▸ **What the task requires**:
Pick out the lines in the listing below that contain the word "absolute" and copy them.

#### Source material ####

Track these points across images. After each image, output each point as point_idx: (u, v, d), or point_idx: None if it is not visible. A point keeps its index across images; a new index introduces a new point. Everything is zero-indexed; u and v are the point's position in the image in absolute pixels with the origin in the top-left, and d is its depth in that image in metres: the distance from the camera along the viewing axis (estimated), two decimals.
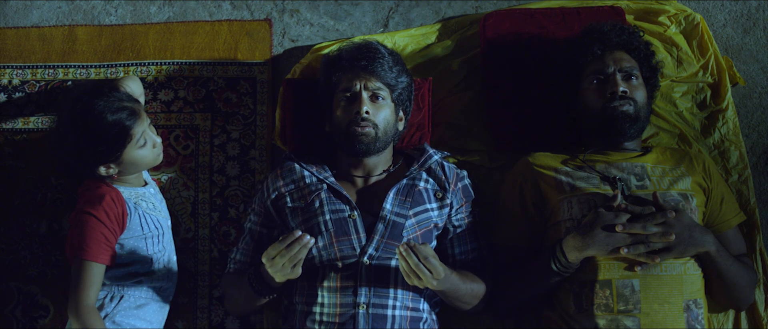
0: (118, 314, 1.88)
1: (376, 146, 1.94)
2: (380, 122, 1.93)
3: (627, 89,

####
#### Source material ####

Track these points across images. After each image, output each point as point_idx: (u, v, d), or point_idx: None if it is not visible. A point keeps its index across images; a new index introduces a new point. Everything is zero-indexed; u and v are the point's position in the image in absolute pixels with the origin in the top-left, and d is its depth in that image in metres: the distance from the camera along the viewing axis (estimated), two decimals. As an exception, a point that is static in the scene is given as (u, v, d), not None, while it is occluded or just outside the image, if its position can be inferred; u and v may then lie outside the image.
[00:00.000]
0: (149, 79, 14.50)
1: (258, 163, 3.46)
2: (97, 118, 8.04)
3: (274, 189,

####

▸ **Result of the exercise**:
Track these points across images. After each image, output each point as point_idx: (u, v, d), or point_idx: None if it is not visible. A point keeps its index across images; a new index introduces a new point. Everything is zero-indexed; u and v are the point's position in the image in absolute pixels with the origin in the top-left, and d is its depth in that image in metres: the distance from the camera along the viewing axis (estimated), two decimals.
Track these points across images. After each image, output each point as point_idx: (u, v, d), or point_idx: None if it is not visible. A point keeps its index across images; a new index introduces a new point. Everything is zero-indexed; u and v are the point's position in the image in absolute pixels with the origin in the top-left, and d is its depth in that image in metres: the distance from the camera along the viewing axis (estimated), two decimals. As an exception, a point that is static in the scene is given as (u, v, d), not None, while it is occluded or just outside the image, if its position can be inferred; u and v may then lie outside the image.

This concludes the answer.